Western media reported that the Ukrainian president and the AFU commander-in-chief met on 29 January, but no decision was made. Now the process of replacing Zaluzhnyi as commander-in-chief is slowed down.
Ukrainian President Volodymyr Zelensky intended to dismiss the commander-in-chief of the Ukrainian Armed Forces (AFU), Valerii Zaluzhnyi, on 29 January, but postponed the decision due to leaked resignation data, The New York Times (NYT) reported on Tuesday, 30 January, citing a former high-ranking Ukrainian official. According to the outlet’s interlocutor, the process of Zaluzhnyi’s dismissal from office is now slowed down.
A member of the Ukrainian parliament familiar with the Ukrainian leadership’s plans confirmed this information, adding that Zelensky and Zaluzhnyi met on the evening of 29 January, but no decision was made - one of the obstacles, according to him, was the lack of a candidate to immediately replace Zaluzhnyi as commander-in-chief.
Candidates for Zaluzhnyi’s replacement
The Economist writes that the candidates considered to replace Zaluzhnyi were 58-year-old General Oleksandr Syrskyi, the commander of the AFU ground forces, and 38-year-old Kyrylo Budanov, the head of the Main Directorate of Intelligence (GUR). As the periodical notes, there is an assumption that Budanov gave up the post of the AFU commander-in-chief “at the last minute”. At the same time, Budanov’s close colleague noted that he had no claim to Zaluzhnyi’s post, but he also had no right to refuse it.
The Economist confirms that there was a meeting between Zelensky and Zaluzhnyi on the evening of 29 January, where the president said he was dismissing the commander-in-chief.

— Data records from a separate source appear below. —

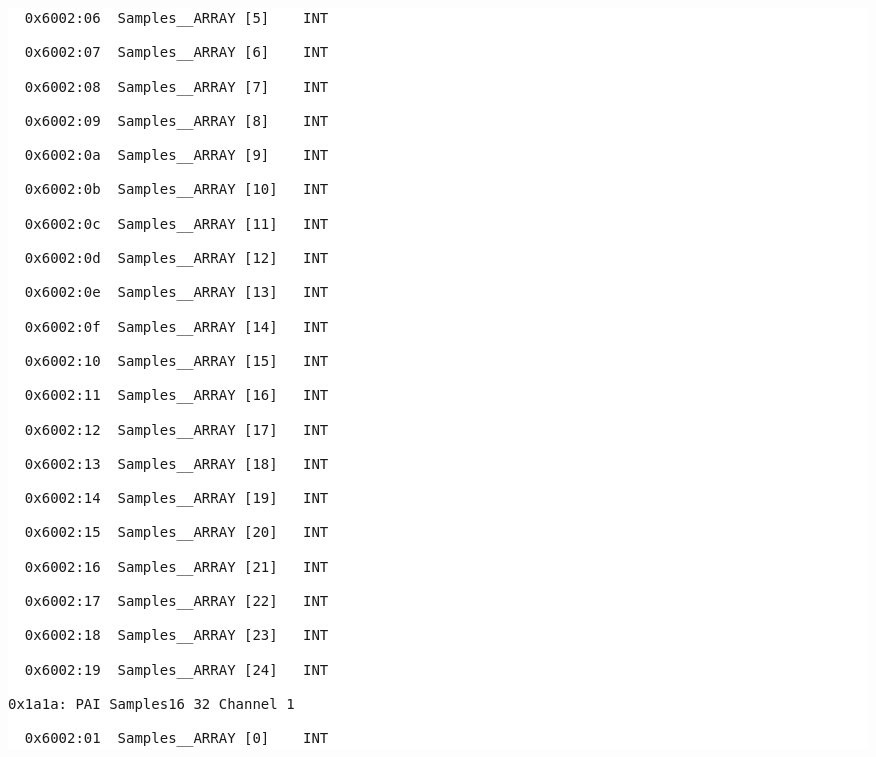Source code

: <td colspan=2 align="left"><pre>  0x6002:06  Samples__ARRAY [5]    INT</pre></td>
</tr>
<tr class="txpdo">
<td colspan=2 align="left"><pre>  0x6002:07  Samples__ARRAY [6]    INT</pre></td>
</tr>
<tr class="txpdo">
<td colspan=2 align="left"><pre>  0x6002:08  Samples__ARRAY [7]    INT</pre></td>
</tr>
<tr class="txpdo">
<td colspan=2 align="left"><pre>  0x6002:09  Samples__ARRAY [8]    INT</pre></td>
</tr>
<tr class="txpdo">
<td colspan=2 align="left"><pre>  0x6002:0a  Samples__ARRAY [9]    INT</pre></td>
</tr>
<tr class="txpdo">
<td colspan=2 align="left"><pre>  0x6002:0b  Samples__ARRAY [10]   INT</pre></td>
</tr>
<tr class="txpdo">
<td colspan=2 align="left"><pre>  0x6002:0c  Samples__ARRAY [11]   INT</pre></td>
</tr>
<tr class="txpdo">
<td colspan=2 align="left"><pre>  0x6002:0d  Samples__ARRAY [12]   INT</pre></td>
</tr>
<tr class="txpdo">
<td colspan=2 align="left"><pre>  0x6002:0e  Samples__ARRAY [13]   INT</pre></td>
</tr>
<tr class="txpdo">
<td colspan=2 align="left"><pre>  0x6002:0f  Samples__ARRAY [14]   INT</pre></td>
</tr>
<tr class="txpdo">
<td colspan=2 align="left"><pre>  0x6002:10  Samples__ARRAY [15]   INT</pre></td>
</tr>
<tr class="txpdo">
<td colspan=2 align="left"><pre>  0x6002:11  Samples__ARRAY [16]   INT</pre></td>
</tr>
<tr class="txpdo">
<td colspan=2 align="left"><pre>  0x6002:12  Samples__ARRAY [17]   INT</pre></td>
</tr>
<tr class="txpdo">
<td colspan=2 align="left"><pre>  0x6002:13  Samples__ARRAY [18]   INT</pre></td>
</tr>
<tr class="txpdo">
<td colspan=2 align="left"><pre>  0x6002:14  Samples__ARRAY [19]   INT</pre></td>
</tr>
<tr class="txpdo">
<td colspan=2 align="left"><pre>  0x6002:15  Samples__ARRAY [20]   INT</pre></td>
</tr>
<tr class="txpdo">
<td colspan=2 align="left"><pre>  0x6002:16  Samples__ARRAY [21]   INT</pre></td>
</tr>
<tr class="txpdo">
<td colspan=2 align="left"><pre>  0x6002:17  Samples__ARRAY [22]   INT</pre></td>
</tr>
<tr class="txpdo">
<td colspan=2 align="left"><pre>  0x6002:18  Samples__ARRAY [23]   INT</pre></td>
</tr>
<tr class="txpdo">
<td colspan=2 align="left"><pre>  0x6002:19  Samples__ARRAY [24]   INT</pre></td>
</tr>
<tr class="txpdo pdosection">
<td colspan=2 align="left"><pre>0x1a1a: PAI Samples16 32 Channel 1</pre></td>
</tr>
<tr class="txpdo">
<td colspan=2 align="left"><pre>  0x6002:01  Samples__ARRAY [0]    INT</pre></td>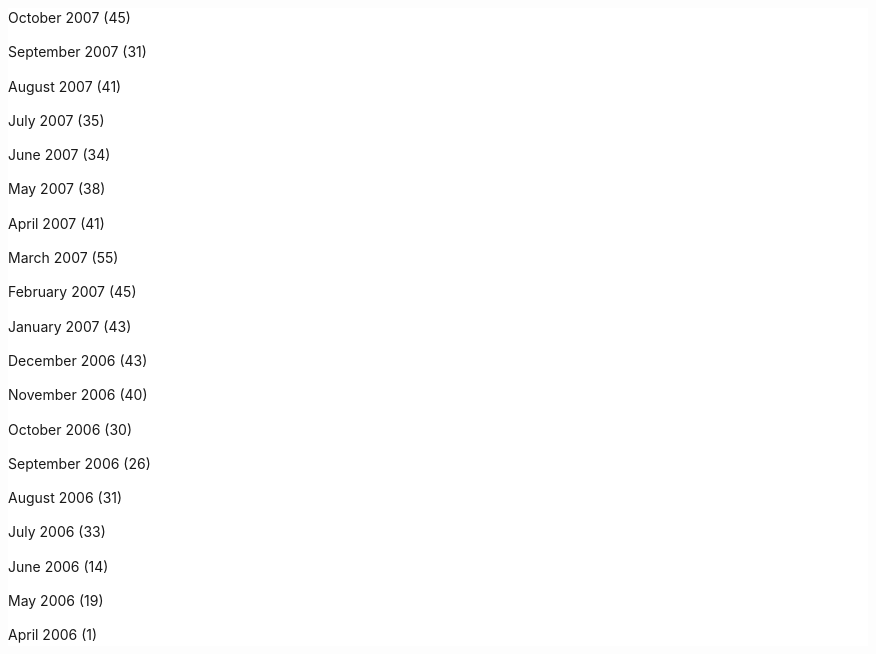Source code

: October 2007
              (45)
          
September 2007
              (31)
          
August 2007
              (41)
          
July 2007
              (35)
          
June 2007
              (34)
          
May 2007
              (38)
          
April 2007
              (41)
          
March 2007
              (55)
          
February 2007
              (45)
          
January 2007
              (43)
          
December 2006
              (43)
          
November 2006
              (40)
          
October 2006
              (30)
          
September 2006
              (26)
          
August 2006
              (31)
          
July 2006
              (33)
          
June 2006
              (14)
          
May 2006
              (19)
          
April 2006
              (1)
          



 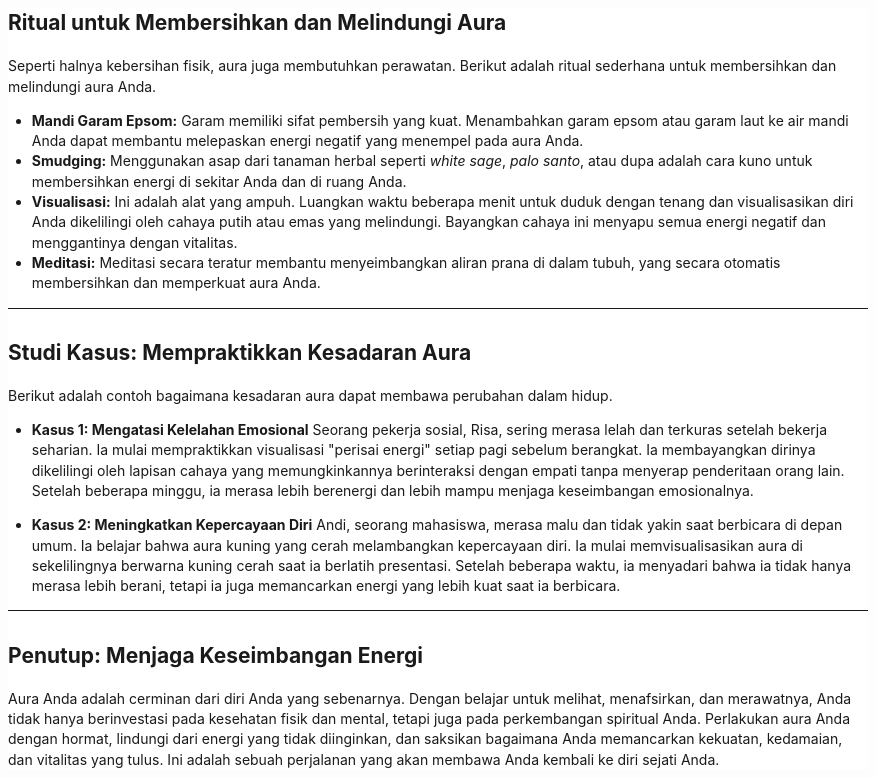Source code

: 
## <a id="membersihkan-melindungi">Ritual untuk Membersihkan dan Melindungi Aura</a>

Seperti halnya kebersihan fisik, aura juga membutuhkan perawatan. Berikut adalah ritual sederhana untuk membersihkan dan melindungi aura Anda.

-   **Mandi Garam Epsom:** Garam memiliki sifat pembersih yang kuat. Menambahkan garam epsom atau garam laut ke air mandi Anda dapat membantu melepaskan energi negatif yang menempel pada aura Anda.
-   **Smudging:** Menggunakan asap dari tanaman herbal seperti *white sage*, *palo santo*, atau dupa adalah cara kuno untuk membersihkan energi di sekitar Anda dan di ruang Anda.
-   **Visualisasi:** Ini adalah alat yang ampuh. Luangkan waktu beberapa menit untuk duduk dengan tenang dan visualisasikan diri Anda dikelilingi oleh cahaya putih atau emas yang melindungi. Bayangkan cahaya ini menyapu semua energi negatif dan menggantinya dengan vitalitas.
-   **Meditasi:** Meditasi secara teratur membantu menyeimbangkan aliran prana di dalam tubuh, yang secara otomatis membersihkan dan memperkuat aura Anda.

---

## <a id="kasus-aura">Studi Kasus: Mempraktikkan Kesadaran Aura</a>

Berikut adalah contoh bagaimana kesadaran aura dapat membawa perubahan dalam hidup.

-   **Kasus 1: Mengatasi Kelelahan Emosional**
    Seorang pekerja sosial, Risa, sering merasa lelah dan terkuras setelah bekerja seharian. Ia mulai mempraktikkan visualisasi "perisai energi" setiap pagi sebelum berangkat. Ia membayangkan dirinya dikelilingi oleh lapisan cahaya yang memungkinkannya berinteraksi dengan empati tanpa menyerap penderitaan orang lain. Setelah beberapa minggu, ia merasa lebih berenergi dan lebih mampu menjaga keseimbangan emosionalnya.

-   **Kasus 2: Meningkatkan Kepercayaan Diri**
    Andi, seorang mahasiswa, merasa malu dan tidak yakin saat berbicara di depan umum. Ia belajar bahwa aura kuning yang cerah melambangkan kepercayaan diri. Ia mulai memvisualisasikan aura di sekelilingnya berwarna kuning cerah saat ia berlatih presentasi. Setelah beberapa waktu, ia menyadari bahwa ia tidak hanya merasa lebih berani, tetapi ia juga memancarkan energi yang lebih kuat saat ia berbicara.

---

## <a id="penutup-aura">Penutup: Menjaga Keseimbangan Energi</a>

Aura Anda adalah cerminan dari diri Anda yang sebenarnya. Dengan belajar untuk melihat, menafsirkan, dan merawatnya, Anda tidak hanya berinvestasi pada kesehatan fisik dan mental, tetapi juga pada perkembangan spiritual Anda. Perlakukan aura Anda dengan hormat, lindungi dari energi yang tidak diinginkan, dan saksikan bagaimana Anda memancarkan kekuatan, kedamaian, dan vitalitas yang tulus. Ini adalah sebuah perjalanan yang akan membawa Anda kembali ke diri sejati Anda.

At the same time, Zelensky offered Zaluzhnyi another post - secretary of the National Security and Defense Council of Ukraine (NSDC), but he refused.
Zaluzhnyi’s rejection of other posts
On the evening of 29 January, Ukrainian media and politicians started reporting about Zaluzhnyi’s dismissal. Former Verkhovna Rada MP Boryslav Bereza quoted sources in the Ukrainian president’s office as saying that the commander-in-chief had turned down the offer to head the National Security and Defense Council of Ukraine or to become ambassador. At the same time, according to Bereza, Budanov and Syrskyi refuses the post of the commander-in-chief.

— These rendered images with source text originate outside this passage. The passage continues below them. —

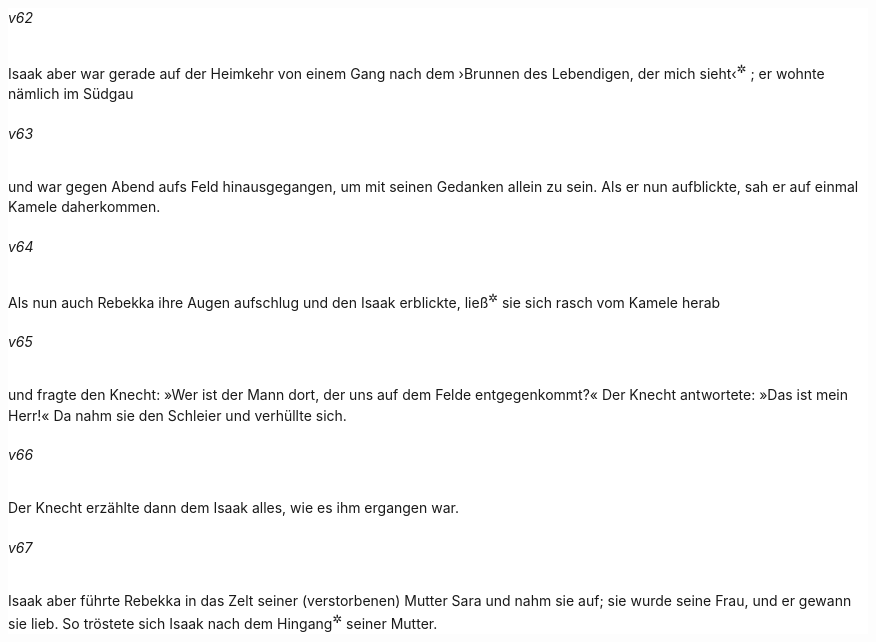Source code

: ###### v62
Isaak aber war gerade auf der Heimkehr von einem Gang nach dem ›Brunnen des Lebendigen, der mich sieht‹<sup title="16,14">&#x2732;</sup>
; er wohnte nämlich im Südgau

###### v63
und war gegen Abend aufs Feld hinausgegangen, um mit seinen Gedanken allein zu sein. Als er nun aufblickte, sah er auf einmal Kamele daherkommen.

###### v64
Als nun auch Rebekka ihre Augen aufschlug und den Isaak erblickte, ließ<sup title="oder: beugte">&#x2732;</sup>
 sie sich rasch vom Kamele herab

###### v65
und fragte den Knecht: »Wer ist der Mann dort, der uns auf dem Felde entgegenkommt?« Der Knecht antwortete: »Das ist mein Herr!« Da nahm sie den Schleier und verhüllte sich.

###### v66
Der Knecht erzählte dann dem Isaak alles, wie es ihm ergangen war.

###### v67
Isaak aber führte Rebekka in das Zelt seiner (verstorbenen) Mutter Sara und nahm sie auf; sie wurde seine Frau, und er gewann sie lieb. So tröstete sich Isaak nach dem Hingang<sup title="oder: über den Verlust">&#x2732;</sup>
 seiner Mutter.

Current Rada MP Oleksiy Goncharenko claimed that Zaluzhnyi had refused to become ambassador to a European country.
The Ukrainian leadership denied information about Zaluzhnyi’s dismissal. “Dear journalists, we answer everyone at once: no, that’s not true,” the Ukrainian defense ministry said in its Telegram channel, without specifying what exactly it was talking about. A spokesman for the Ukrainian president, Sergii Nykyforov, later issued a more specific statement: “Definitely not. The president did not dismiss the commander-in-chief.”